GEN’S: Looking at the statistics, there is a great number of older priests. What are the challenges for those who have given body and soul to a community and now, at this stage in their life, no longer feel that they are protagonists? Any useful advice?
Here is the fourth age group, from 60 on. In family life, it is the age of the grandparents, who withdraw from work and retire. But for priests and religious, tasks and responsibilities often grow with advancing age. This is right because of the experience they have gained over the years. However we must remember that at that age one cannot offer fresh and easily renewable physical strength, and not even direct leadership skills. An older adult has learned a lot and if he has journeyed well, he is at peace with himself and the world. Therefore he gives but not as a leader or as a person in position of responsibility but indirectly, through the peace, kindness and paternity. He conveys in fact like a grandfather, who is doubly paternal and merciful. He testifies that life can be lived to the end in peace and joyfully; he support and encourages; he believe in his children and grandchildren, and with grace and kindness he can express, what he has learned from life – sometimes without words.
Therefore, he is someone who gives, who is at the service of others but won’t do this full time. He can’t work Monday to Sunday but will have more time for "healthy idleness", time to think and meditate. He regularly nurtures his relationship with nature (plants, animals, and sunshine), which help mental serenity and physical vigor (depending on the age). He will have more time being artistic or enjoying art, to the benefit of all.

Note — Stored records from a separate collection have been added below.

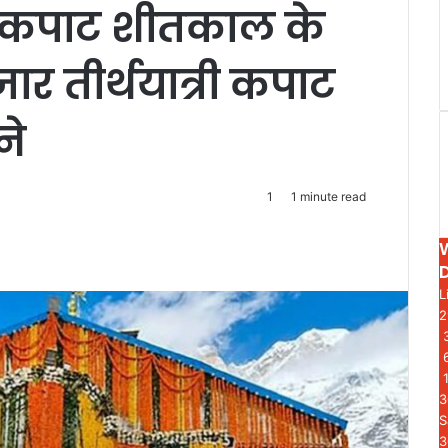
े कपाट शीतकाल के
जार तीर्थयात्री कपाट
ने
1
1 minute read
L
3
3
S
3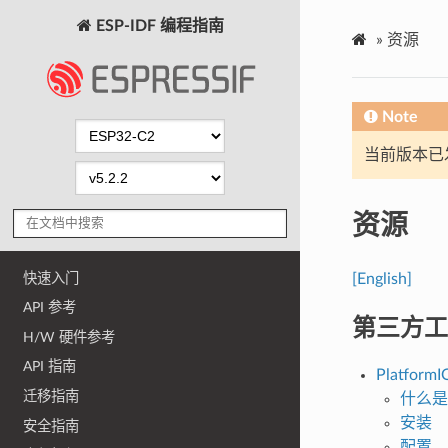
ESP-IDF 编程指南
»
资源
Note
当前版本已发布
资源
快速入门
[English]
API 参考
第三方工
H/W 硬件参考
API 指南
PlatformI
迁移指南
什么是 
安装
安全指南
配置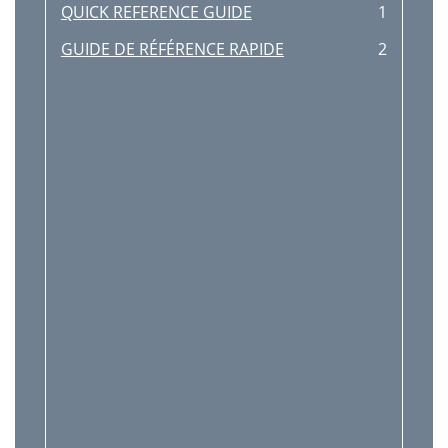
QUICK REFERENCE GUIDE
1
GUIDE DE RÉFÉRENCE RAPIDE
2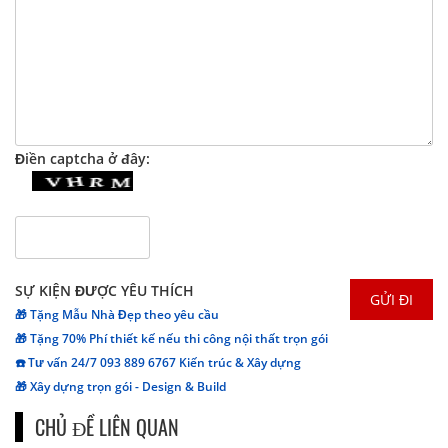
Điền captcha ở đây:
SỰ KIỆN ĐƯỢC YÊU THÍCH
🎁 Tặng Mẫu Nhà Đẹp theo yêu cầu
🎁 Tặng 70% Phí thiết kế nếu thi công nội thất trọn gói
☎️ Tư vấn 24/7 093 889 6767 Kiến trúc & Xây dựng
🎁 Xây dựng trọn gói - Design & Build
CHỦ ĐỀ LIÊN QUAN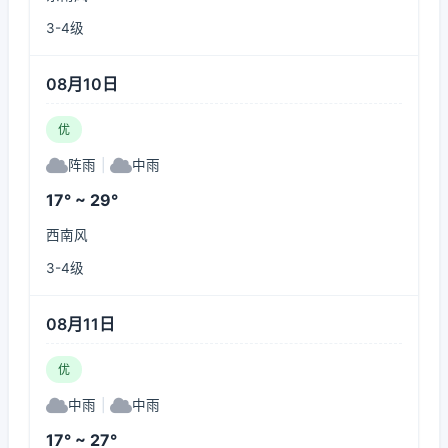
3-4级
08月10日
优
阵雨
|
中雨
17° ~ 29°
西南风
3-4级
08月11日
优
中雨
|
中雨
17° ~ 27°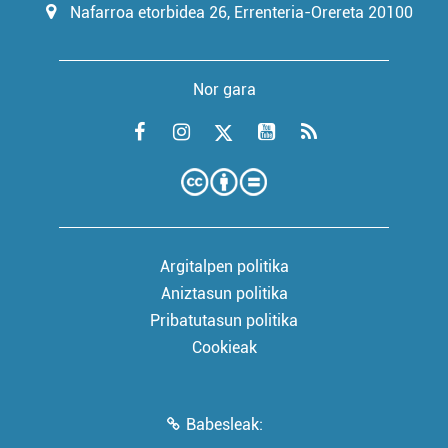
Nafarroa etorbidea 26, Errenteria-Orereta 20100
Nor gara
Argitalpen politika
Aniztasun politika
Pribatutasun politika
Cookieak
Babesleak: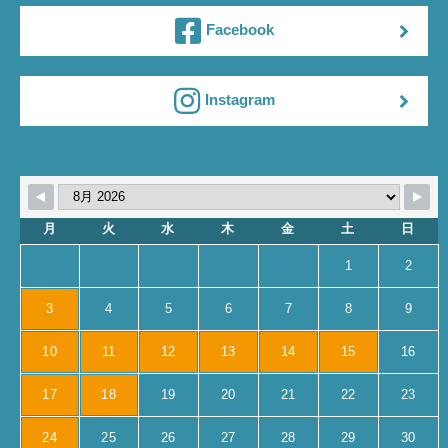
Facebook
Instagram
月
火
水
木
金
土
日
1
2
3
4
5
6
7
8
9
10
11
12
13
14
15
16
17
18
19
20
21
22
23
24
25
26
27
28
29
30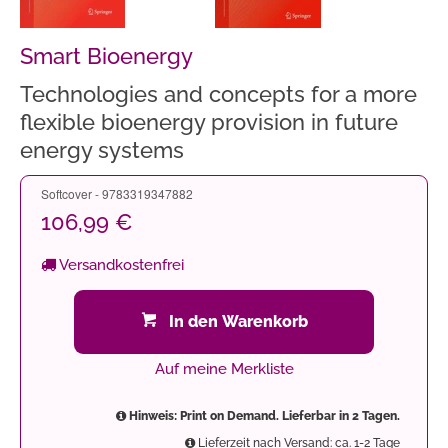
Smart Bioenergy
Technologies and concepts for a more
flexible bioenergy provision in future
energy systems
Softcover - 9783319347882
106,99 €
Versandkostenfrei
In den Warenkorb
Auf meine Merkliste
Hinweis: Print on Demand. Lieferbar in 2 Tagen.
Lieferzeit nach Versand: ca. 1-2 Tage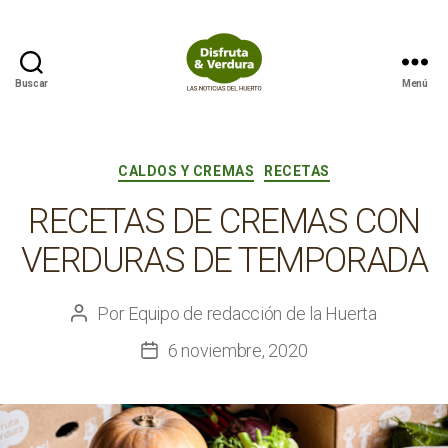
Buscar
Menú
Disfruta
&
Verdura
Categorías
CALDOS Y CREMAS
RECETAS
RECETAS DE CREMAS CON
VERDURAS DE TEMPORADA
Por
Equipo de redacción de la Huerta
Autor
de
6 noviembre, 2020
Fecha
la
de
entrada
la
entrada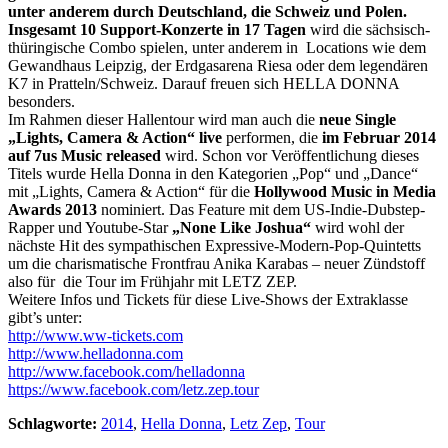
unter anderem durch Deutschland, die Schweiz und Polen.
Insgesamt 10 Support-Konzerte in 17 Tagen
wird die sächsisch-
thüringische Combo spielen, unter anderem in Locations wie dem
Gewandhaus Leipzig, der Erdgasarena Riesa oder dem legendären
K7 in Pratteln/Schweiz. Darauf freuen sich HELLA DONNA
besonders.
Im Rahmen dieser Hallentour wird man auch die
neue Single
„Lights, Camera & Action“ live
performen, die
im
Februar 2014
auf 7us Music released
wird. Schon vor Veröffentlichung dieses
Titels wurde Hella Donna in den Kategorien „Pop“ und „Dance“
mit „Lights, Camera & Action“ für die
Hollywood Music in Media
Awards 2013
nominiert. Das Feature mit dem US-Indie-Dubstep-
Rapper und Youtube-Star
„None Like Joshua“
wird wohl der
nächste Hit des sympathischen Expressive-Modern-Pop-Quintetts
um die charismatische Frontfrau Anika Karabas – neuer Zündstoff
also für die Tour im Frühjahr mit LETZ ZEP.
Weitere Infos und Tickets für diese Live-Shows der Extraklasse
gibt’s unter:
http://www.ww-tickets.com
http://www.helladonna.com
http://www.facebook.com/helladonna
https://www.facebook.com/letz.zep.tour
Schlagworte:
2014
,
Hella Donna
,
Letz Zep
,
Tour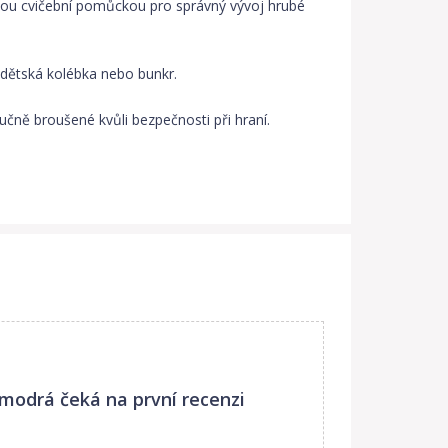
nou cvičební pomůckou pro správný vývoj hrubé
 dětská kolébka nebo bunkr.
čně broušené kvůli bezpečnosti při hraní.
 modrá
čeká na první recenzi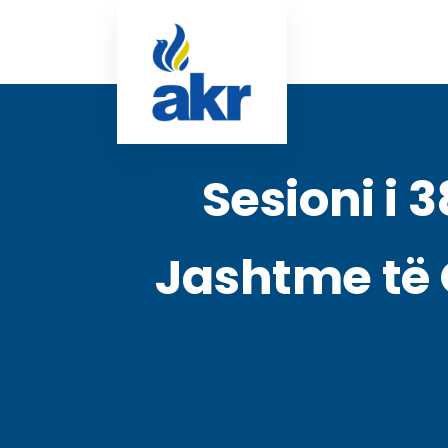
Sesioni i 
Jashtme të 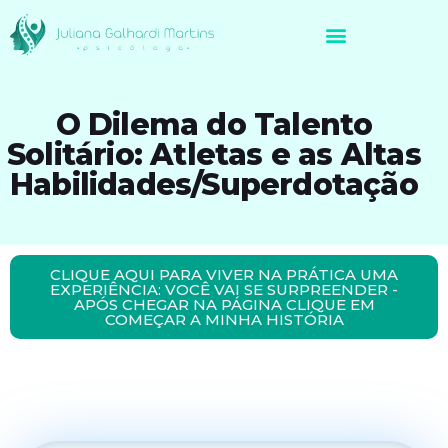
Avaliação Neuropsicológica de Brasileiros no Exterior
O Dilema do Talento
Solitário: Atletas e as Altas
Habilidades/Superdotação
CLIQUE AQUI PARA VIVER NA PRÁTICA UMA
EXPERIÊNCIA: VOCÊ VAI SE SURPREENDER -
APÓS CHEGAR NA PÁGINA CLIQUE EM
COMEÇAR A MINHA HISTÓRIA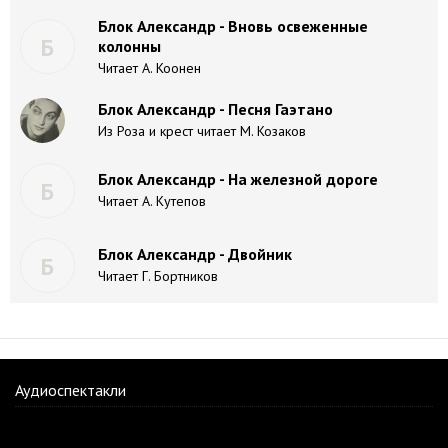
Блок Александр - Вновь освеженные
Б
колонны
Читает А. Коонен
Блок Александр - Песня Гаэтано
Из Роза и крест читает М. Козаков
Блок Александр - На железной дороге
Б
Читает А. Кутепов
Блок Александр - Двойник
Б
Читает Г. Бортников
Аудиоспектакли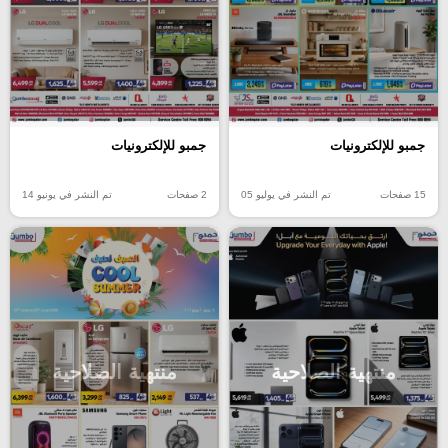
جمبو للإلكترونيات
جمبو للإلكترونيات
15 صفحات
تم النشر في يوليو 05
2 صفحات
تم النشر في يونيو 14
منتهية الصلاحية
منتهية الصلاحية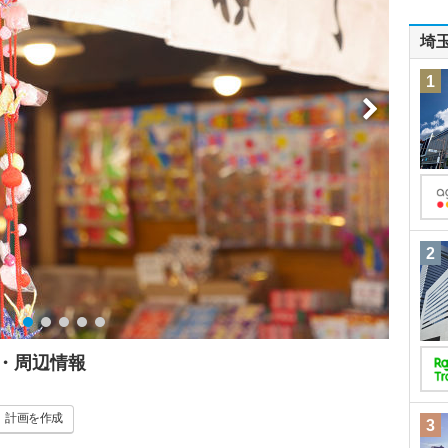
埼
1
2
・周辺情報
計画
を作成
3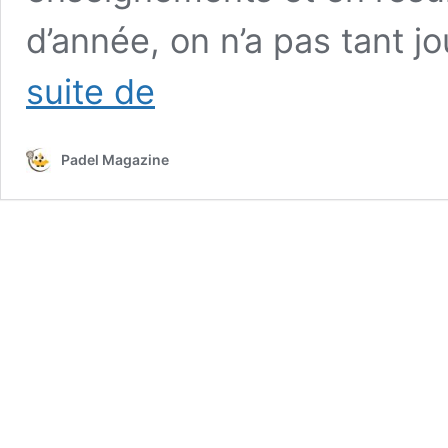
d’année, on n’a pas tant 
Lou
suite de
Lambert
Agosti
et
Padel Magazine
Kimy
Barla
:
Une
année
2024
entre
progression
et
ambitions
internationales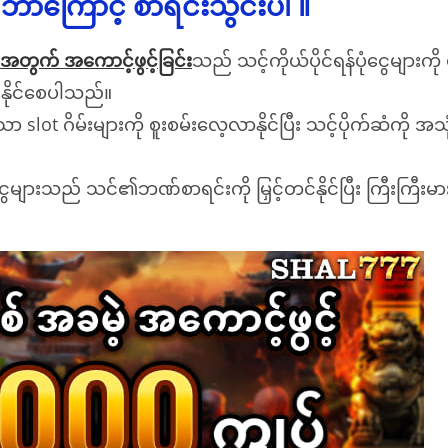
ာကြောင့် စာရင်းသွင်းပါ ။
တွက် အကောင့်ဖွင့်ခြင်း
သည် သင့်ကိုယ်ပိုင်ရန်ပုံငွေများကို
ားနိုင်စေပါသည်။
ော slot ဂိမ်းများကို စူးစမ်းလေ့လာနိုင်ပြီး သင့်ပိုက်ဆံကို အ
ျားသည် သင်၏ဘဏ်စာရင်းကို မြှင့်တင်နိုင်ပြီး ကြီးကြီးမား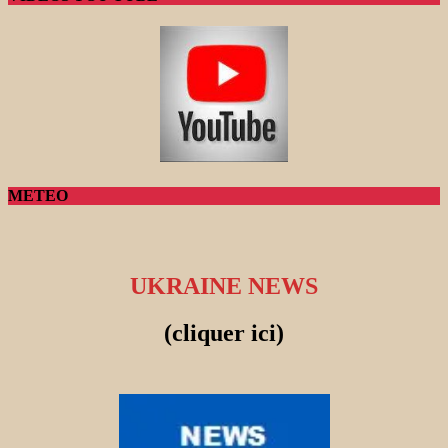
METEO
UKRAINE NEWS
(cliquer ici)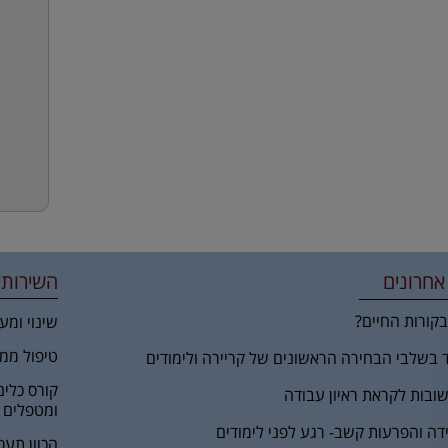
אחרונים
השירותי
קורות החיים?
שינוי ומע
טיפול ממ
ד בשלבי הבחירה הראשונים של קריירה ולימודים
קורס כלים
ובות לקראת ראיון עבודה
ומטפלים
ידה והפרעות קשב- רגע לפני לימודים
הכוון תעס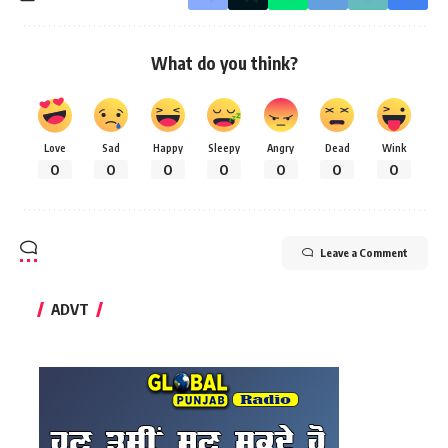
What do you think?
Love
Sad
Happy
Sleepy
Angry
Dead
Wink
0
0
0
0
0
0
0
Leave a Comment
ADVT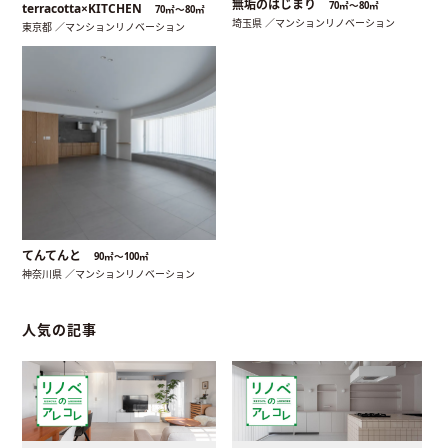
無垢のはじまり
70㎡〜80㎡
terracotta×KITCHEN
70㎡〜80㎡
埼玉県 ／マンションリノベーション
東京都 ／マンションリノベーション
てんてんと
90㎡〜100㎡
神奈川県 ／マンションリノベーション
人気の記事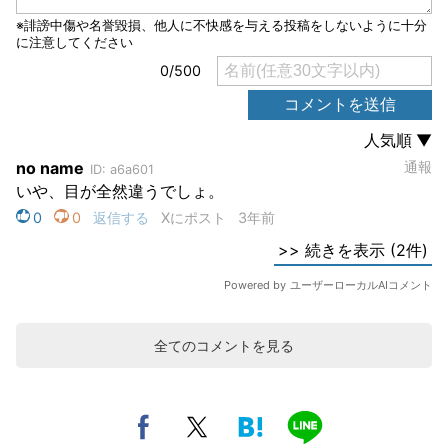
全てのコメントを見る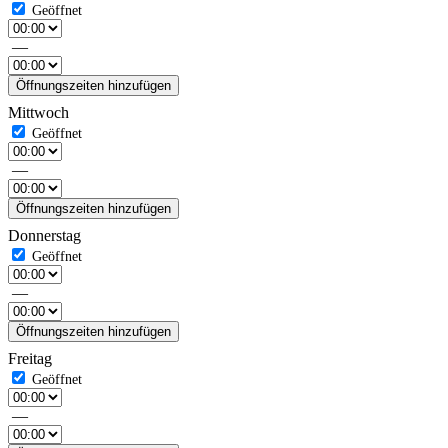
—
Öffnungszeiten hinzufügen
Mittwoch
—
Öffnungszeiten hinzufügen
Donnerstag
—
Öffnungszeiten hinzufügen
Freitag
—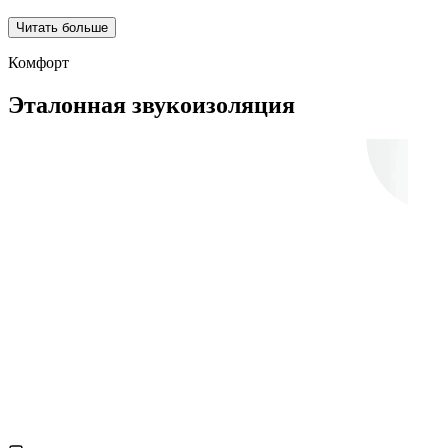
Читать больше
Комфорт
Эталонная звукоизоляция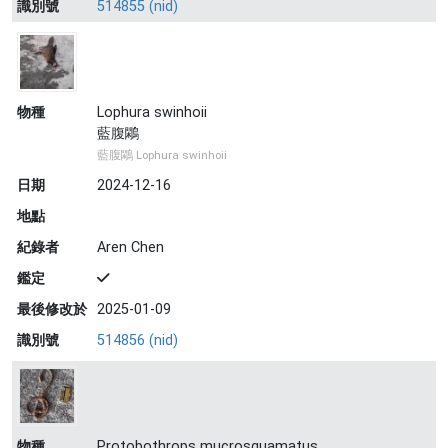
識別號
514855 (nid)
物種
Lophura swinhoii
藍腹鷴
藍腹鷴 Lophura swinhoii
日期
2024-12-16
地點
紀錄者
Aren Chen
鑑定
最後修改於
2025-01-09
識別號
514856 (nid)
物種
Protobothrops mucrosquamatus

Reading the newspaper - hard copy or virtual - becomes a source of formation and information at least for the people he lives with.
An older person who wants to do everything by himself, who makes everyone’s business his own, who corrects and moralizes, who is angry with the government, with "the authorities" and the institutions, who gets angry over nothing is one who has not matured but has regressed to a stage of mock aggressive adolescence and is incapable of forbearance and openness.
These are things that apply generally to the so-called third age, which includes priests as well. We must help each other to be well rooted in the present knowing that we can do anything at any age (also helped by technology) but that there is a time for everything.
I’d like to add one more thing on this subject: so as to reach well balanced psycho-physical affectivity and healthy self-acceptance which means a good relationship with ourselves and with others, we need to "do things well" in a certain order. We need to respect the times inscribed in our personal biology and the dynamics of inter-responsibilities in the life of our community, society, groups, family... Therefore, it is very important to live a profound experience of interpersonal communion. This is because, the wise and constructive "gaze of love" of the other person is essential for each of us, so as to get to know ourselves better and to "see ourselves as the others see us" to continue to purify ourselves and grow through all the stages of our lives.